Partindo dessa reflexão, um importante pensador de nosso tempo, o italiano Giorgio Agamben, propõe o conceito de Estado de exceção. Um mecanismo no qual os direitos e as garantias individuais são suspensos para que um mal possa ser combatido. No entanto, o perigo também é difuso e difícil de ser identificado. O expediente jurídico da exceção tende a se tornar permanente. A prisão de Guantánamo, por exemplo, talvez seja emblemática neste sentido. As pessoas que para lá foram enviadas não possuem nenhum classificação precisa, e, portanto, não possuem direitos. Não são americanos. Não são prisioneiros de guerra. Também não são estrangeiros. É uma anomalia que realça um vazio jurídico onde tudo é possível. Presos que talvez nunca sejam julgados, mas que são torturados todos os dias.

É possível, portanto, nas sociedades atuais, que sejam formados espaços de exceção dentro de um mesmo Estado. Locais onde a lei é respeitada e outros em que há uma espécie de vazio legal. Um fenômeno que faz eclodir um discurso belicista e de autodefesa da sociedade.

Essa dinâmica também ocorre no Brasil, mas a maioria não percebe ou finge não perceber. É principalmente nas periferias onde as mortes, as torturas, as invasões de propriedades e as matanças acontecem e a vida de milhares de pessoas permanece num vazio jurídico. São indivíduos que podem ser mortos por motivos banais e, por serem pobres, negros e residirem em locais no entorno das grandes cidades, são classificados como “delinquentes”.
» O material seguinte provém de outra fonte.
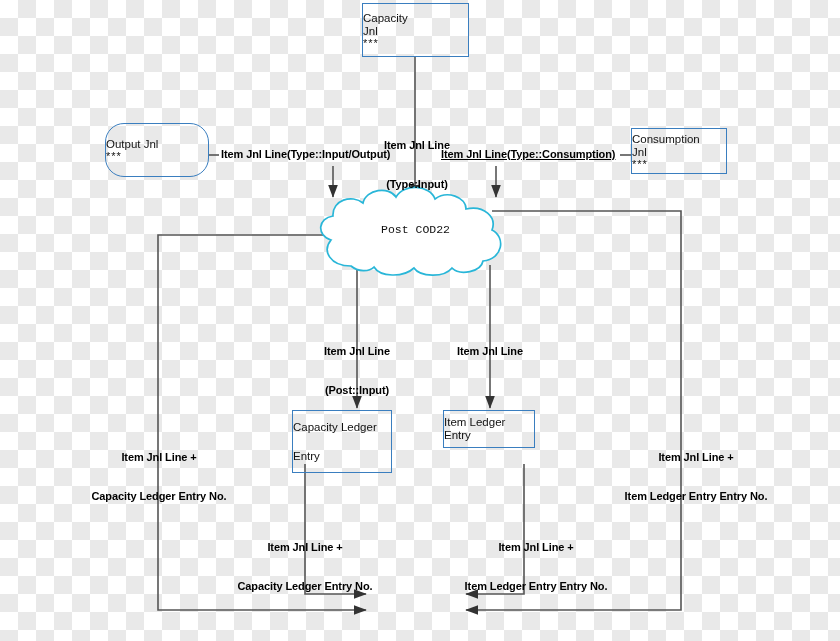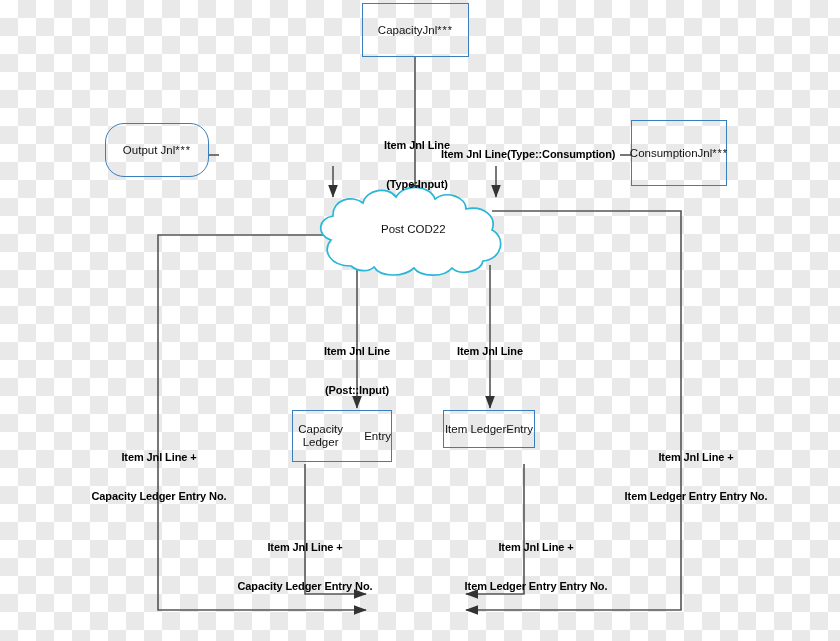--- a/index.html
+++ b/index.html
@@ -16,22 +16,22 @@
       linear-gradient(45deg,#e9e9e9 25%,transparent 25%,transparent 75%,#e9e9e9 75%),
       linear-gradient(45deg,#e9e9e9 25%,transparent 25%,transparent 75%,#e9e9e9 75%);
     background-size:36px 36px;
     background-position:0 0,18px 18px;
     background-color:#ffffff;
   }
   .node{
     position:absolute;box-sizing:border-box;
     border:1.5px solid #3a7ebf;
     background:transparent;
-    display:flex;flex-direction:row;
-    align-items:center;justify-content:center;
+    display:flex;flex-direction:column;
+    align-items:flex-start;justify-content:center;
     text-align:center;
     color:#111111;
     font-size:11.5px;line-height:13px;
     font-weight:400;
   }
   .node .stars{letter-spacing:1px;font-size:11px;line-height:11px;}
   .lbl{
     position:absolute;
     color:#000;
     font-size:11px;line-height:13px;
@@ -102,48 +102,49 @@
     <span>Capacity</span>
     <span>Jnl</span>
     <span class="stars">***</span>
   </div>
 
   <div class="node" style="left:105px;top:123px;width:104px;height:54px;border-radius:19px;">
     <span>Output Jnl</span>
     <span class="stars">***</span>
   </div>
 
-  <div class="node" style="left:631px;top:120px;width:96px;height:66px;">
+  <div class="node" style="left:631px;top:128px;width:96px;height:46px;">
     <span>Consumption</span>
     <span>Jnl</span>
     <span class="stars">***</span>
   </div>
 
   <div class="cloudlabel" style="left:0;top:223px;width:840px;">
-    <span style="position:absolute;left:381px;">Post COD22</span>
+    <span style="position:absolute;left:381px;font-family:Liberation Mono, monospace;">Post COD22</span>
   </div>
 
-  <div class="node" style="left:292px;top:410px;width:100px;height:52px;gap:16px;">
+  <div class="node" style="left:292px;top:410px;width:100px;height:63px;gap:16px;">
     <span>Capacity Ledger</span>
     <span>Entry</span>
   </div>
 
   <div class="node" style="left:443px;top:410px;width:92px;height:38px;">
     <span>Item Ledger</span>
     <span>Entry</span>
   </div>
 
 
   <div class="lbl" style="left:371px;top:113px;width:92px;">
     <div>Item Jnl Line</div>
     <div>(Type:Input)</div>
   </div>
 
+  <div class="lbl" style="left:221px;top:148px;width:180px;text-align:left;">Item Jnl Line(Type::Input/Output)</div>
 
-  <div class="lbl" style="left:441px;top:148px;width:180px;text-align:left;">Item Jnl Line(Type::Consumption)</div>
+  <div class="lbl" style="left:441px;top:148px;width:180px;text-align:left;text-decoration:underline;">Item Jnl Line(Type::Consumption)</div>
 
   <div class="lbl" style="left:311px;top:319px;width:92px;">
     <div>Item Jnl Line</div>
     <div>(Post::Input)</div>
   </div>
 
   <div class="lbl" style="left:406px;top:319px;width:168px;">
     <div>Item Jnl Line</div>
   </div>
Em nosso país, os elevados índices de criminalidade geram insegurança. Quanto maior a insegurança, maior será o controle. Mas, nesse caso, a ação do poder central age de forma localizada, pois o perigo é identificado e localizado em espaços específicos. O medo e a insegurança, portanto, legitimam a exceção.

Conforme os dados de uma recente pesquisa feita pelo Instituto Datafolha, para 69% dos brasileiros “o país necessita, principalmente, antes de leis ou planos políticos, é de líderes valentes, incansáveis e dedicados, em quem o povo possa depositar a sua fé”. 85% disseram não se importar com a lei. 60% dos que opinaram disseram concordar com a frase “a maioria de nossos problemas sociais estaria resolvida se pudéssemos nos livrar das pessoas imorais, dos marginais e dos pervertidos”.

Acredito que é justamente por conta desta realidade que corremos o risco de aplaudir quem estimula um discurso destrutivo para lucrar politicamente. A retórica alarmista e inflamada é capaz de transformar o medo em ódio. Este processo abre espaço para todo tipo de discurso radical, que se materializa em ações violentas contra que não tem muito discernimento para compreender o seu papel neste mundo. Forma-se uma corrente destrutiva que pode levar todos à ruína. A desordem gera medo. O medo reverte-se em ódio. O ódio, em exceção. E este, por sua vez, em caos.